Geißlers verbale Attacken gegen die SPD und die Grünen verdeckten, dass er im Grunde seines Herzens selbst ein Liberaler war und privat als umgänglich und verschmitzt galt. Immer stärker wurde er als Unruhestifter in seiner Partei wahrgenommen und warb bereits 1987 innerhalb der CDU für einen neuen "Kurs der Mitte" ohne Ausgrenzung von Randgruppen. Früh präsentierte er seine Vorstellungen von einer "multikulturellen Gesellschaft", die bis heute Konservative erregen. Nach seiner Entmachtung blieb er unbequem.

1990 empfahl der dreifache Vater den Deutschen, sich auf das Zusammenleben mit Millionen Menschen anderer Herkunft, Kultur und Muttersprache einzustellen. Er wandte sich gegen neoliberale Auswüchse, forderte schärfere Gesetze gegen rechtsextremistische Gewalttäter, provozierte mit Thesen zur Asylpolitik und seinem Plädoyer für die Anerkennung Deutschlands als Einwanderungsland. Manchmal war er seiner Zeit einfach weit voraus.

Ende 1992 stürzte er mit einem Gleitschirm ab und erlitt lebensbedrohliche Verletzungen. Doch noch vom Krankenbett aus sprach er sich gegen die rigorose Sparpolitik der Regierung Kohl aus - und bezog gegen Steffen Heitmann, Kohls Kandidaten für das Amt des Bundespräsidenten, Position.

Er geißelte Gier, Geiz und Geld

Nachdem Kohl die Wahl 1998 gegen Gerhard Schröder verloren hatte, blieb Geißler "einer der letzten munteren Individualisten" im Bundestag, wie die Stuttgarter Zeitung schrieb. Als erster prominenter Christdemokrat bestätigte er dann die Existenz von "schwarzen Konten" in der CDU unter Kohl. Unverständlich blieb ihm die Ablehnung der CDU/CSU gegenüber rot-grünen Gesetzesinitiativen zur doppelten Staatsbürgerschaft, der Zuwanderung sowie zum Begriff der "Leitkultur".

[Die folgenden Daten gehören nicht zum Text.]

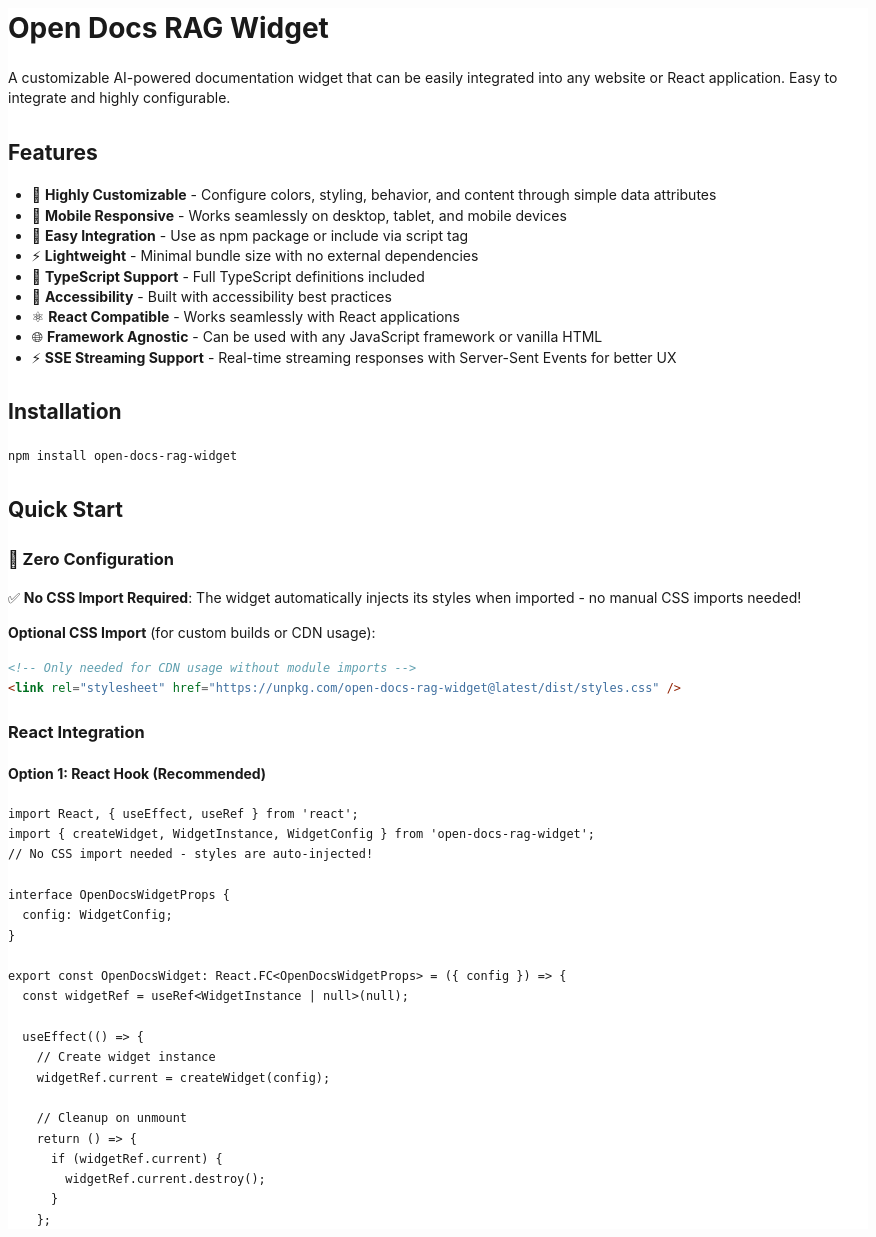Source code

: # Open Docs RAG Widget

A customizable AI-powered documentation widget that can be easily integrated into any website or React application. Easy to integrate and highly configurable.

## Features

- 🎨 **Highly Customizable** - Configure colors, styling, behavior, and content through simple data attributes
- 📱 **Mobile Responsive** - Works seamlessly on desktop, tablet, and mobile devices
- 🚀 **Easy Integration** - Use as npm package or include via script tag
- ⚡ **Lightweight** - Minimal bundle size with no external dependencies
- 🔧 **TypeScript Support** - Full TypeScript definitions included
- 🎯 **Accessibility** - Built with accessibility best practices
- ⚛️ **React Compatible** - Works seamlessly with React applications
- 🌐 **Framework Agnostic** - Can be used with any JavaScript framework or vanilla HTML
- ⚡ **SSE Streaming Support** - Real-time streaming responses with Server-Sent Events for better UX

## Installation

```bash
npm install open-docs-rag-widget
```

## Quick Start

### 🎉 Zero Configuration

✅ **No CSS Import Required**: The widget automatically injects its styles when imported - no manual CSS imports needed!

**Optional CSS Import** (for custom builds or CDN usage):

```html
<!-- Only needed for CDN usage without module imports -->
<link rel="stylesheet" href="https://unpkg.com/open-docs-rag-widget@latest/dist/styles.css" />
```

### React Integration

#### Option 1: React Hook (Recommended)

```tsx
import React, { useEffect, useRef } from 'react';
import { createWidget, WidgetInstance, WidgetConfig } from 'open-docs-rag-widget';
// No CSS import needed - styles are auto-injected!

interface OpenDocsWidgetProps {
  config: WidgetConfig;
}

export const OpenDocsWidget: React.FC<OpenDocsWidgetProps> = ({ config }) => {
  const widgetRef = useRef<WidgetInstance | null>(null);

  useEffect(() => {
    // Create widget instance
    widgetRef.current = createWidget(config);

    // Cleanup on unmount
    return () => {
      if (widgetRef.current) {
        widgetRef.current.destroy();
      }
    };
```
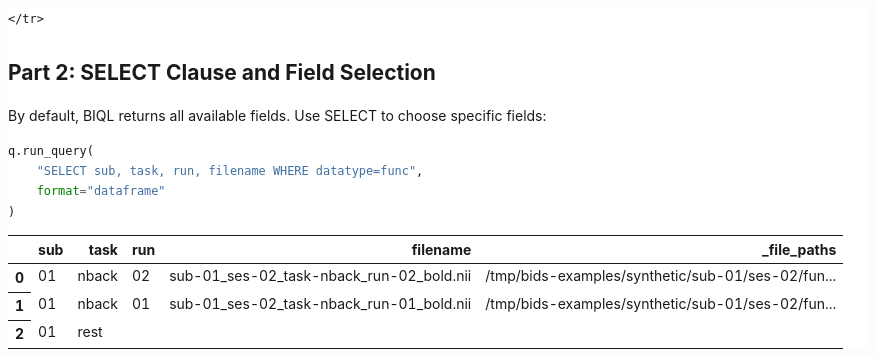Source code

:     </tr>
  </tbody>
</table>
</div>



## Part 2: SELECT Clause and Field Selection

By default, BIQL returns all available fields. Use SELECT to choose specific fields:


```python
q.run_query(
    "SELECT sub, task, run, filename WHERE datatype=func",
    format="dataframe"
)
```




<div>
<style scoped>
    .dataframe tbody tr th:only-of-type {
        vertical-align: middle;
    }

    .dataframe tbody tr th {
        vertical-align: top;
    }

    .dataframe thead th {
        text-align: right;
    }
</style>
<table class="dataframe">
  <thead>
    <tr style="text-align: right;">
      <th></th>
      <th>sub</th>
      <th>task</th>
      <th>run</th>
      <th>filename</th>
      <th>_file_paths</th>
    </tr>
  </thead>
  <tbody>
    <tr>
      <th>0</th>
      <td>01</td>
      <td>nback</td>
      <td>02</td>
      <td>sub-01_ses-02_task-nback_run-02_bold.nii</td>
      <td>/tmp/bids-examples/synthetic/sub-01/ses-02/fun...</td>
    </tr>
    <tr>
      <th>1</th>
      <td>01</td>
      <td>nback</td>
      <td>01</td>
      <td>sub-01_ses-02_task-nback_run-01_bold.nii</td>
      <td>/tmp/bids-examples/synthetic/sub-01/ses-02/fun...</td>
    </tr>
    <tr>
      <th>2</th>
      <td>01</td>
      <td>rest</td>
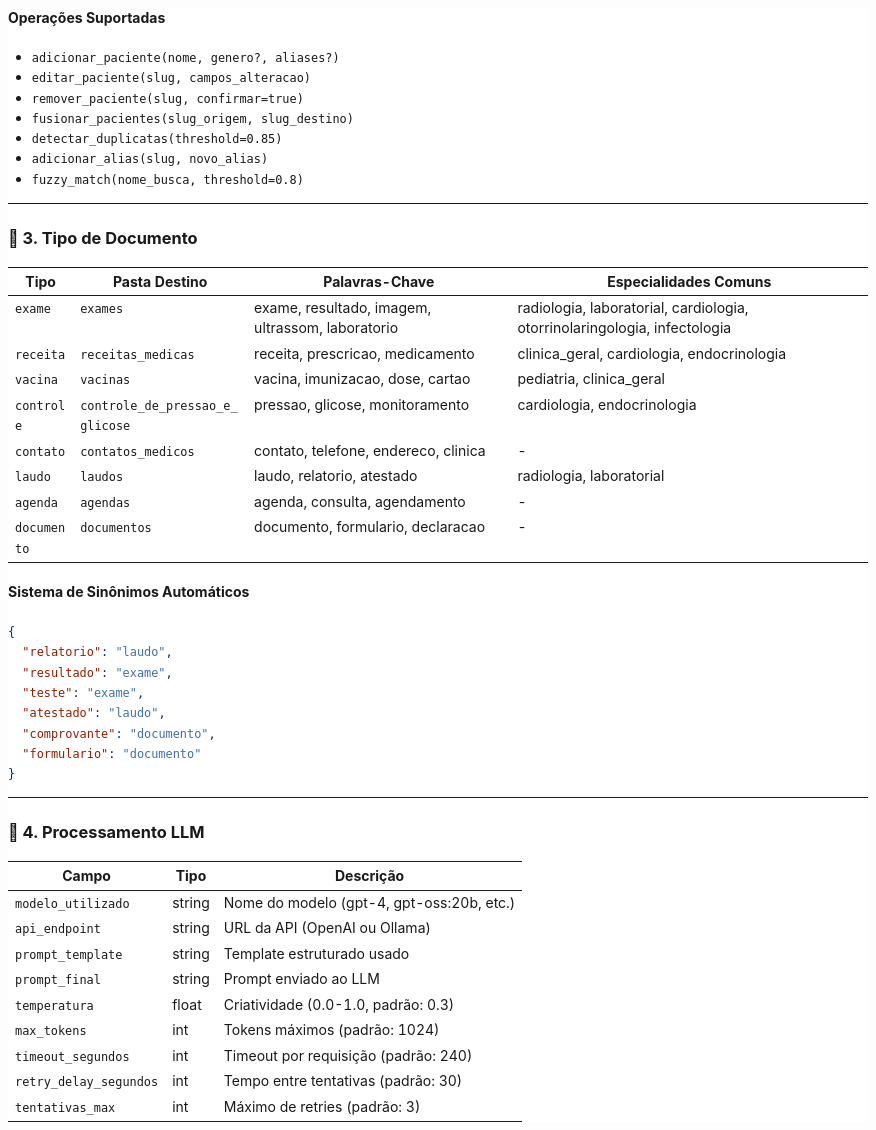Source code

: #### Operações Suportadas

- `adicionar_paciente(nome, genero?, aliases?)` 
- `editar_paciente(slug, campos_alteracao)`
- `remover_paciente(slug, confirmar=true)`
- `fusionar_pacientes(slug_origem, slug_destino)`
- `detectar_duplicatas(threshold=0.85)`
- `adicionar_alias(slug, novo_alias)`
- `fuzzy_match(nome_busca, threshold=0.8)`

---

### 📂 3. Tipo de Documento

| Tipo | Pasta Destino | Palavras-Chave | Especialidades Comuns |
|------|---------------|----------------|----------------------|
| `exame` | `exames` | exame, resultado, imagem, ultrassom, laboratorio | radiologia, laboratorial, cardiologia, otorrinolaringologia, infectologia |
| `receita` | `receitas_medicas` | receita, prescricao, medicamento | clinica_geral, cardiologia, endocrinologia |
| `vacina` | `vacinas` | vacina, imunizacao, dose, cartao | pediatria, clinica_geral |
| `controle` | `controle_de_pressao_e_glicose` | pressao, glicose, monitoramento | cardiologia, endocrinologia |
| `contato` | `contatos_medicos` | contato, telefone, endereco, clinica | - |
| `laudo` | `laudos` | laudo, relatorio, atestado | radiologia, laboratorial |
| `agenda` | `agendas` | agenda, consulta, agendamento | - |
| `documento` | `documentos` | documento, formulario, declaracao | - |

#### Sistema de Sinônimos Automáticos

```json
{
  "relatorio": "laudo",
  "resultado": "exame", 
  "teste": "exame",
  "atestado": "laudo",
  "comprovante": "documento",
  "formulario": "documento"
}
```

---

### 🤖 4. Processamento LLM

| Campo | Tipo | Descrição |
|-------|------|-----------|
| `modelo_utilizado` | string | Nome do modelo (gpt-4, gpt-oss:20b, etc.) |
| `api_endpoint` | string | URL da API (OpenAI ou Ollama) |
| `prompt_template` | string | Template estruturado usado |
| `prompt_final` | string | Prompt enviado ao LLM |
| `temperatura` | float | Criatividade (0.0-1.0, padrão: 0.3) |
| `max_tokens` | int | Tokens máximos (padrão: 1024) |
| `timeout_segundos` | int | Timeout por requisição (padrão: 240) |
| `retry_delay_segundos` | int | Tempo entre tentativas (padrão: 30) |
| `tentativas_max` | int | Máximo de retries (padrão: 3) |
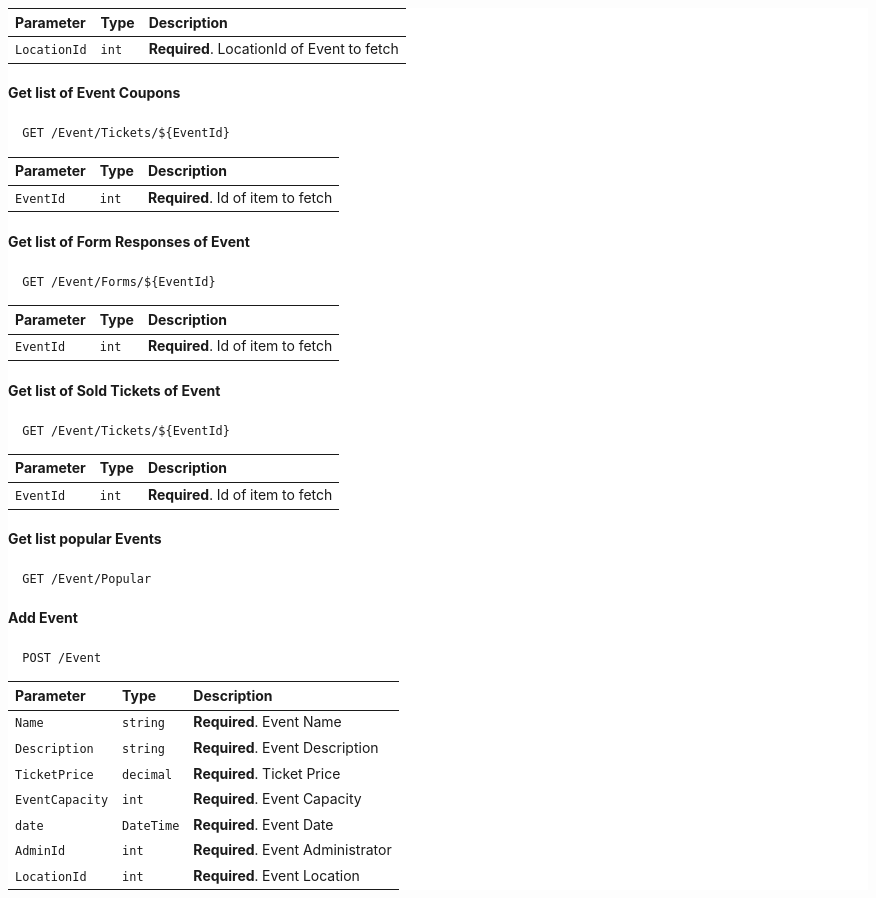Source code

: | Parameter | Type     | Description                       |
| :-------- | :------- | :-------------------------------- |
| `LocationId`      | `int` | **Required**. LocationId of Event to fetch |


#### Get list of Event Coupons

```http
  GET /Event/Tickets/${EventId}
```

| Parameter | Type     | Description                       |
| :-------- | :------- | :-------------------------------- |
| `EventId`      | `int` | **Required**. Id of item to fetch |


#### Get list of Form Responses of Event

```http
  GET /Event/Forms/${EventId}
```

| Parameter | Type     | Description                       |
| :-------- | :------- | :-------------------------------- |
| `EventId`      | `int` | **Required**. Id of item to fetch |


#### Get list of Sold Tickets of Event

```http
  GET /Event/Tickets/${EventId}
```

| Parameter | Type     | Description                       |
| :-------- | :------- | :-------------------------------- |
| `EventId`      | `int` | **Required**. Id of item to fetch |

#### Get list popular Events

```http
  GET /Event/Popular
```

#### Add Event

```http
  POST /Event
```

| Parameter | Type     | Description                       |
| :-------- | :------- | :-------------------------------- |
| `Name`      | `string` | **Required**. Event Name|
| `Description`      | `string` | **Required**. Event Description|
| `TicketPrice`      | `decimal` | **Required**. Ticket Price|
| `EventCapacity`      | `int` | **Required**. Event Capacity|
| `date`      | `DateTime` | **Required**. Event Date |
| `AdminId`      | `int` | **Required**. Event Administrator |
| `LocationId`      | `int` | **Required**. Event Location |
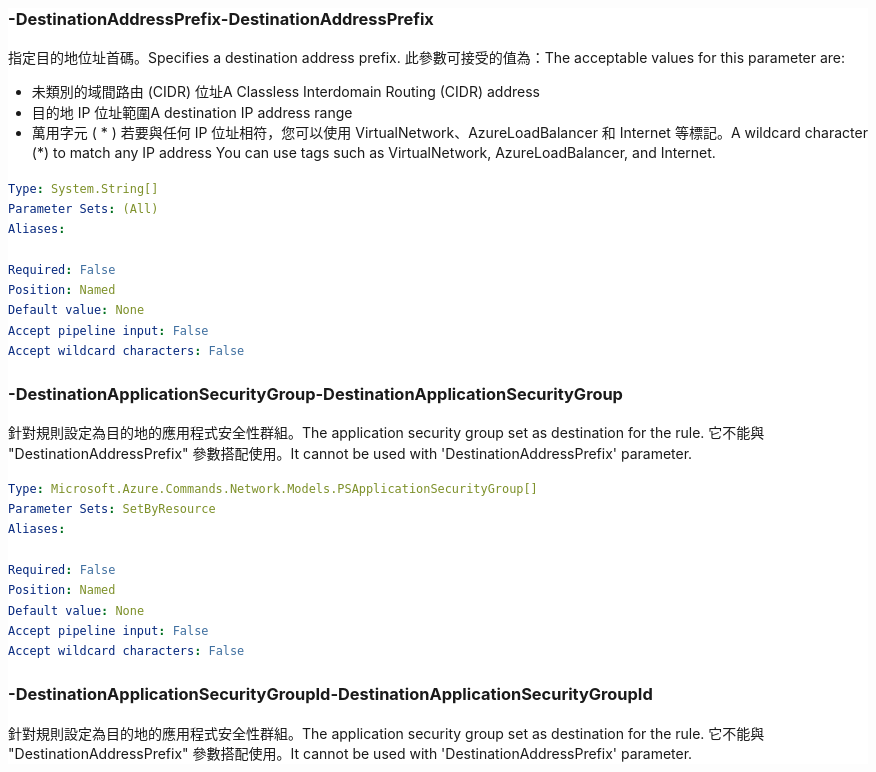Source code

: ### <span data-ttu-id="52dc1-128">-DestinationAddressPrefix</span><span class="sxs-lookup"><span data-stu-id="52dc1-128">-DestinationAddressPrefix</span></span>
<span data-ttu-id="52dc1-129">指定目的地位址首碼。</span><span class="sxs-lookup"><span data-stu-id="52dc1-129">Specifies a destination address prefix.</span></span>
<span data-ttu-id="52dc1-130">此參數可接受的值為：</span><span class="sxs-lookup"><span data-stu-id="52dc1-130">The acceptable values for this parameter are:</span></span>
- <span data-ttu-id="52dc1-131">未類別的域間路由 (CIDR) 位址</span><span class="sxs-lookup"><span data-stu-id="52dc1-131">A Classless Interdomain Routing (CIDR) address</span></span>
- <span data-ttu-id="52dc1-132">目的地 IP 位址範圍</span><span class="sxs-lookup"><span data-stu-id="52dc1-132">A destination IP address range</span></span>
- <span data-ttu-id="52dc1-133">萬用字元 ( \* ) 若要與任何 IP 位址相符，您可以使用 VirtualNetwork、AzureLoadBalancer 和 Internet 等標記。</span><span class="sxs-lookup"><span data-stu-id="52dc1-133">A wildcard character (\*) to match any IP address You can use tags such as VirtualNetwork, AzureLoadBalancer, and Internet.</span></span>

```yaml
Type: System.String[]
Parameter Sets: (All)
Aliases:

Required: False
Position: Named
Default value: None
Accept pipeline input: False
Accept wildcard characters: False
```

### <span data-ttu-id="52dc1-134">-DestinationApplicationSecurityGroup</span><span class="sxs-lookup"><span data-stu-id="52dc1-134">-DestinationApplicationSecurityGroup</span></span>
<span data-ttu-id="52dc1-135">針對規則設定為目的地的應用程式安全性群組。</span><span class="sxs-lookup"><span data-stu-id="52dc1-135">The application security group set as destination for the rule.</span></span> <span data-ttu-id="52dc1-136">它不能與 "DestinationAddressPrefix" 參數搭配使用。</span><span class="sxs-lookup"><span data-stu-id="52dc1-136">It cannot be used with 'DestinationAddressPrefix' parameter.</span></span>

```yaml
Type: Microsoft.Azure.Commands.Network.Models.PSApplicationSecurityGroup[]
Parameter Sets: SetByResource
Aliases:

Required: False
Position: Named
Default value: None
Accept pipeline input: False
Accept wildcard characters: False
```

### <span data-ttu-id="52dc1-137">-DestinationApplicationSecurityGroupId</span><span class="sxs-lookup"><span data-stu-id="52dc1-137">-DestinationApplicationSecurityGroupId</span></span>
<span data-ttu-id="52dc1-138">針對規則設定為目的地的應用程式安全性群組。</span><span class="sxs-lookup"><span data-stu-id="52dc1-138">The application security group set as destination for the rule.</span></span> <span data-ttu-id="52dc1-139">它不能與 "DestinationAddressPrefix" 參數搭配使用。</span><span class="sxs-lookup"><span data-stu-id="52dc1-139">It cannot be used with 'DestinationAddressPrefix' parameter.</span></span>
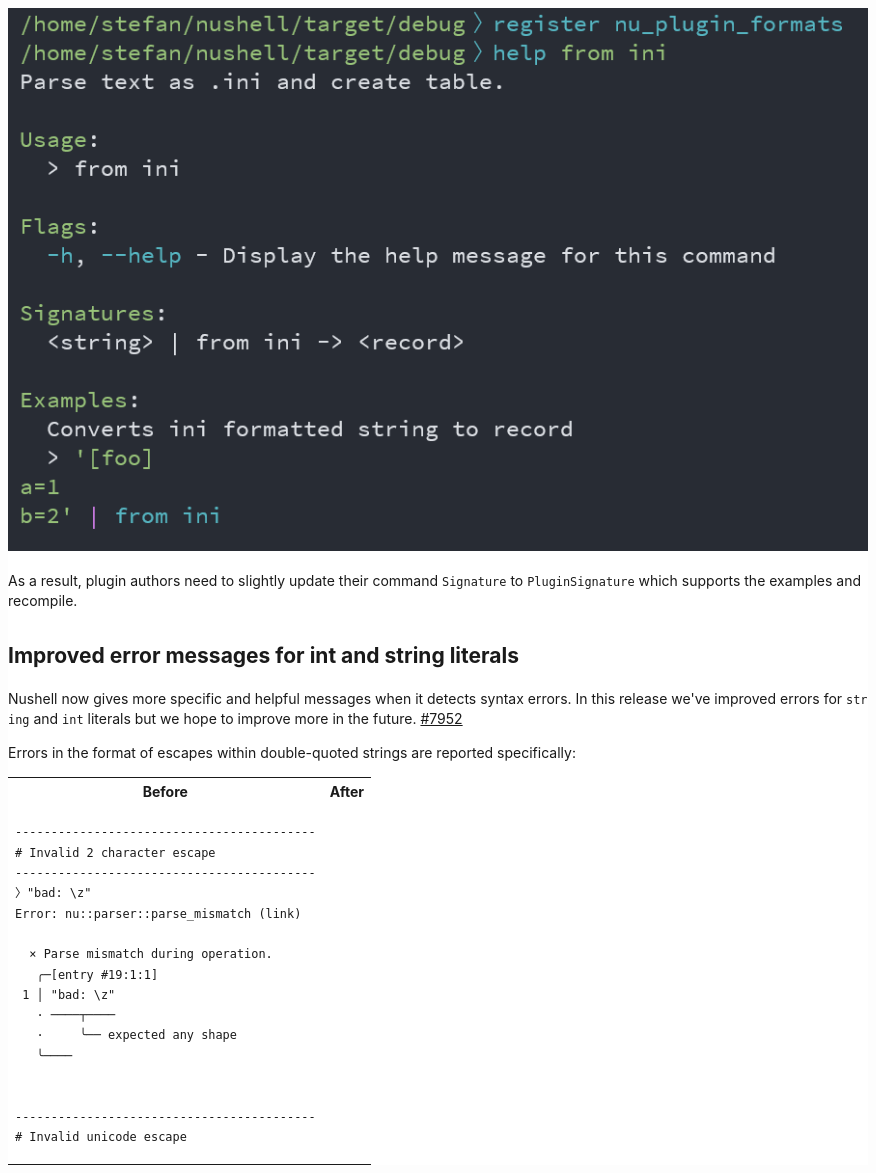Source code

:![Plugin nu_plugin_formats shows the help for from ini](/assets/images/0_76_plugin_with_example.png)

As a result, plugin authors need to slightly update their command `Signature` to `PluginSignature` which supports the examples and recompile.

## Improved error messages for int and string literals

Nushell now gives more specific and helpful messages when it detects syntax errors. In this release we've improved errors for `string` and `int` literals but we hope to improve more in the future. [#7952](https://github.com/nushell/nushell/pull/7952)

Errors in the format of escapes within double-quoted strings are reported specifically:

<table>
<tr>
<th>Before</th>
<th>After</th>
</tr>
 <tr>
 <td>

```
------------------------------------------
# Invalid 2 character escape
------------------------------------------
〉"bad: \z"
Error: nu::parser::parse_mismatch (link)

  × Parse mismatch during operation.
   ╭─[entry #19:1:1]
 1 │ "bad: \z"
   · ────┬────
   ·     ╰── expected any shape
   ╰────


------------------------------------------
# Invalid unicode escape
```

Nach der Bundestagswahl 2002 kehrte er, mit 72, nicht mehr in den Bundestag zurück, sondern warb in Büchern und Talkshows für seine Positionen. Immer heftiger geißelte er - auch aus christlicher Überzeugung - Gier, Geiz, Geld und eine "anarchische Wirtschaftsordnung, die über Leichen geht". 2007 trat er Attac bei - "ein Fall von Altersradikalität, der nachdenklich macht", schrieb der Tages-Anzeiger. Mehrfach war er als Schlichter in diversen Tarifrunden tätig - auch im Konflikt um das heiß umstrittene Projekt Stuttgart 21, den er befrieden konnte.

Geißler war ein intellektuell herausragender Politiker, der sich im Laufe der Jahre zum linksliberalen Christen wandelte - und sich selbst doch treu blieb. "Auch mit 87 Jahren kann ich mich noch öffentlich aufregen und dazu beitragen, den Unsinn in der Welt abzubauen", sagte er dem Spiegel. Streitbar war er und bis zuletzt voller Pläne. Noch im hohen Alter wanderte er viel und kletterte Berge hoch. Jetzt ist Heiner Geißler nach kurzer schwerer Krankheit im Alter von 87 Jahren verstorben.